Carbonate and sulfate variants of strätlingite are not well known. However the strätlingite structure can be regarded as a potential host for at least four anions common in cement systems—OH, Cl, SO4 and CO3. Chloride was not included in this study but the remaining three anions were either present or potentially present. The competition for anion content will depend on pH as well as the thermodynamic properties of the other coexisting solid phases and the aqueous activity of the relevant anion species. Assuming an alkali free system, a complete description of the anion content in strätlingite would differ for each assemblage and would be temperature dependent: the data would take the form of a series of distribution coefficients. The present data are insufficient to quantify these coefficients and their temperature dependence but a start has been made by determining the phase assemblages.
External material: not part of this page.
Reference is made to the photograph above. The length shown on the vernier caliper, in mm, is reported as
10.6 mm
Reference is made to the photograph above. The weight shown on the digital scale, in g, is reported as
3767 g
However we note that many of these assemblages condition a low aqueous activities of sulfate and carbonate (the host solids containing these ions have low solubilities and the impact of solid solution on the powder patterns of strätlingite has not been quantified. But it is not surprising that in many assemblages OH strätlingite predominates. This finding is not in conflict with the observation that under other conditions especially of higher species activities of sulphate and carbonate, extensive anion substitution can occur in strätlingite. Indeed, in one experiment (Fig. 7) sufficient carbonate was recorded to influence the FTIR spectra.
In the presence of Mg, strätlingite has also been predicted to occur together with hydrotalcite-like phases and a wide range of observations supports this, for example data on systems formulated with activated calcined paper sludge, kaolinite and slag blends [6–8, 11, 12], all of which introduce Mg in various ways. However, for strätlingite to form in such blended cement systems, the compositions in terms of C–A–S ratio must lie in the phase region where strätlingite is readily stable [17, 18].
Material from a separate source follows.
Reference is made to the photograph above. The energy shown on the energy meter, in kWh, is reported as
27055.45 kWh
Data reported for the coexistence of strätlingite with other phases are generic: that is the amount of phase added does not affect the phase relations. However we have controlled the activity of species such as sulfate and carbonate by using those phases which are known to occur in commercial cements: if it were forced as by adding a soluble carbonate salt, we might depart form conditions in commercial cement and the stability of phases and limits of composition altered. So when we conclude that solid solution is negligible, the conclusion is conditional. That is, it applies to the conditions of the experiment, the most important condition being what other phases are present. But the result is still generic in the sense that the amount of other phases is not crucial with respect to determining reaction direction. And we have chosen conditions which are relevant to modern commercial cements including those modified by supplementary materials. For example, strätlingite is thermally destabilised in the presence of carbonate AFm where siliceous hydrogarnet forms at 55 °C and above. For similar reasons we avoid giving a single value for the upper stability limit of strätlingite: the exact temperature is conditional, depending on what other phases are present.